If anyone can find that comic, ill give you a sticker, pwomise. It was so good.
The whole thing of shifting the cultural burden of pollution from companies to individual litterers and consumers is something that has been ongoing for decades. Why wouldn’t they? They have billions of dollars and big PR firms are a phone call away.
The truth about plastic recycling is that it doesn’t really do anything. The vast majority of the plastic that we use is newly-made, and most plastics and films cannot be melted back down into pellets. Recycling is just there to create the appearance of doing something for the environment, satisfying people’s hedonic needs.
A recent New York Times story details how hundreds of cities across the country are abandoning recycling efforts. People are finally admitting what many market economists said several decades ago: mandated recycling makes neither economic nor environmental sense.
fee.org
Aluminum recycling is another story. Aluminum can always be melted down and reused. A neat home project is to make (or acquire) your own furnace and crucible and try your hand at sand casting with old soda cans and the like.
It really is a shame how much disposable stuff we throw away. Plastic isn’t good for you, either. Xenoestrogens and all that. People really ought to go back to buying liquids in reusable glass containers and taking them back to the distributor to be washed instead of buying milk and water and stuff in plastic bottles and jugs and paper cartons. Plastic saves on shipping weight and it’s light, sanitary, and convenient, but we pay a terrible price for that convenience. As hipster as a stainless steel Hydro Flask may be, they’re great for the environment.
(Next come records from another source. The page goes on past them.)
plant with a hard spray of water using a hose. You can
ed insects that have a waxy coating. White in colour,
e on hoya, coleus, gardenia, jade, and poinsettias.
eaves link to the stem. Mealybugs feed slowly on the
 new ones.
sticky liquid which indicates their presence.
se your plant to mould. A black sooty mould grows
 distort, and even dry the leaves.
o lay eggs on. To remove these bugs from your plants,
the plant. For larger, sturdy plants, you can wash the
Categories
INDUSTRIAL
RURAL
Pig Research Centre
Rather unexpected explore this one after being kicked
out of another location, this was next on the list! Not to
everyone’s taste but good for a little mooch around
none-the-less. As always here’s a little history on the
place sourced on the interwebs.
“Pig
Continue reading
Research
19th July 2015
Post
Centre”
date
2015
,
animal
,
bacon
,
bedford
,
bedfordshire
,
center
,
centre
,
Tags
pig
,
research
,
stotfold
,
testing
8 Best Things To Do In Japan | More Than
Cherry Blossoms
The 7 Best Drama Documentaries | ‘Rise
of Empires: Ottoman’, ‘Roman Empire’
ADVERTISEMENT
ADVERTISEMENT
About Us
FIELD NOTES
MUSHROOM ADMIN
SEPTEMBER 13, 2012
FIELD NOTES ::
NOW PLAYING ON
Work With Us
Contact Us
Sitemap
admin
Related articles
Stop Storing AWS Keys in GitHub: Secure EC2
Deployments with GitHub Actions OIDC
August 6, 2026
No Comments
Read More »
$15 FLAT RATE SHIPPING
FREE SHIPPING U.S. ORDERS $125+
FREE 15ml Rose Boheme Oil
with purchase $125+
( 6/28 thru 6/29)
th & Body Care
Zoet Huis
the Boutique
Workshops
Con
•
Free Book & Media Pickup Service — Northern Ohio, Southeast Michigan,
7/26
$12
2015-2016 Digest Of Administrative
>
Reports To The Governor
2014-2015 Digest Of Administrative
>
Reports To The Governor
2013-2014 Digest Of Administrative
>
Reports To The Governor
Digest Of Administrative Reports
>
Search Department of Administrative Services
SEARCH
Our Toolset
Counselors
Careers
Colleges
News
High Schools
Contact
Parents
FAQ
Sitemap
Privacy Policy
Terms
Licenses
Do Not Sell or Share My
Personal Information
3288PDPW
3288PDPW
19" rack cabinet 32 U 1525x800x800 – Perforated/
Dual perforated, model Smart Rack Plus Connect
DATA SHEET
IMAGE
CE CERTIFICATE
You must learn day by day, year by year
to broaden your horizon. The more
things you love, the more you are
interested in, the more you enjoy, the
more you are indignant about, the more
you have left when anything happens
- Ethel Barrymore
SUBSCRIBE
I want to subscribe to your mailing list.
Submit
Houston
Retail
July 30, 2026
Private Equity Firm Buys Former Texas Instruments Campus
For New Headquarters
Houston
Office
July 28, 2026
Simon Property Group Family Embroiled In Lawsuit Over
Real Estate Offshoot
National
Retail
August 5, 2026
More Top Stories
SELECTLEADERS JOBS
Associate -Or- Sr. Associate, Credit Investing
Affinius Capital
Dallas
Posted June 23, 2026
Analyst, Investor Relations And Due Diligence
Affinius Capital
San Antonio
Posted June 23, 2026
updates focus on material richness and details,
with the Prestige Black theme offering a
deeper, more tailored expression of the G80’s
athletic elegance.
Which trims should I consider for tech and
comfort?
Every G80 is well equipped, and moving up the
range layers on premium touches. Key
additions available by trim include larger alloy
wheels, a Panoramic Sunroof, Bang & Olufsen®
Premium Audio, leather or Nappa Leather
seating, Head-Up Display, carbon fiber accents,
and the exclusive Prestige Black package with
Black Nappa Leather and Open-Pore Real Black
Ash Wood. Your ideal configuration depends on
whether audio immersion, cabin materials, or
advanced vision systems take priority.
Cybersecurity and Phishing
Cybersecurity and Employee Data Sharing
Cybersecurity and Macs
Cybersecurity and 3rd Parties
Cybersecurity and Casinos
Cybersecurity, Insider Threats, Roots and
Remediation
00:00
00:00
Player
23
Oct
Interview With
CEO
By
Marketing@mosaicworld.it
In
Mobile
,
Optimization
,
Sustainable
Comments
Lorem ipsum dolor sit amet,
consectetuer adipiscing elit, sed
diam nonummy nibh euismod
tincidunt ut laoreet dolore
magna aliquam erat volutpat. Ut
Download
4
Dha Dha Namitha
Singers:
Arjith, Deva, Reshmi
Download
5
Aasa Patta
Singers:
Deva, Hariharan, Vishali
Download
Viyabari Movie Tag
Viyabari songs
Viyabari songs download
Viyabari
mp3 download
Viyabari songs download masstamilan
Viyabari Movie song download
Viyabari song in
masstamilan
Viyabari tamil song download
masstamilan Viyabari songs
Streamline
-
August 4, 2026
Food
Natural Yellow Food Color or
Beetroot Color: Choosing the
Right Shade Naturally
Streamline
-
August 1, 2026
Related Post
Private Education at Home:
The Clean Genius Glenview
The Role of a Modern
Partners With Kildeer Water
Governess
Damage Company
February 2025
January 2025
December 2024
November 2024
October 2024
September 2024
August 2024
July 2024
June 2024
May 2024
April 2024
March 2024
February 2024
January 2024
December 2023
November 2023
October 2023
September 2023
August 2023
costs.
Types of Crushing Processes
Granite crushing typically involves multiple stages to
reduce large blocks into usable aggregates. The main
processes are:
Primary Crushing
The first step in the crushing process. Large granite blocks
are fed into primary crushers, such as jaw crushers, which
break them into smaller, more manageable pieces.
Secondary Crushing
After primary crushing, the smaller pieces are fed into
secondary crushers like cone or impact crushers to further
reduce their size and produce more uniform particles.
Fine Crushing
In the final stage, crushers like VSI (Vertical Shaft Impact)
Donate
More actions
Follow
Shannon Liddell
All of this is largely moot, however. The biggest polluters are industrial. We didn’t get rid of pollution in America. We exported it to Southeast Asia. “Clean” renewable energy tech and solid-state electronics are actually quite nasty to make.
Much of the environmentalist shit we hear does not come from a position of heartfelt, honest care for our environment. It’s a way to shift blame from the powerful to the powerless and mollify people’s consciences by making them think that something is being done about the problem. It’s dishonest. What the wealthy really want is to pull up the ladder, bar you from upward mobility, and wall themselves off in gated communities where they never have to see or touch a plebeian ever again. They want Elysium to be real.
They will eat the beef and pork.
You will eat the bugs. In fact, they are galled that you are using resources that belong to them and their children.
We have created a system that rewards psychopathy. Why are we so surprised that we are ruled by deranged psychopaths in a vast kakistocracy?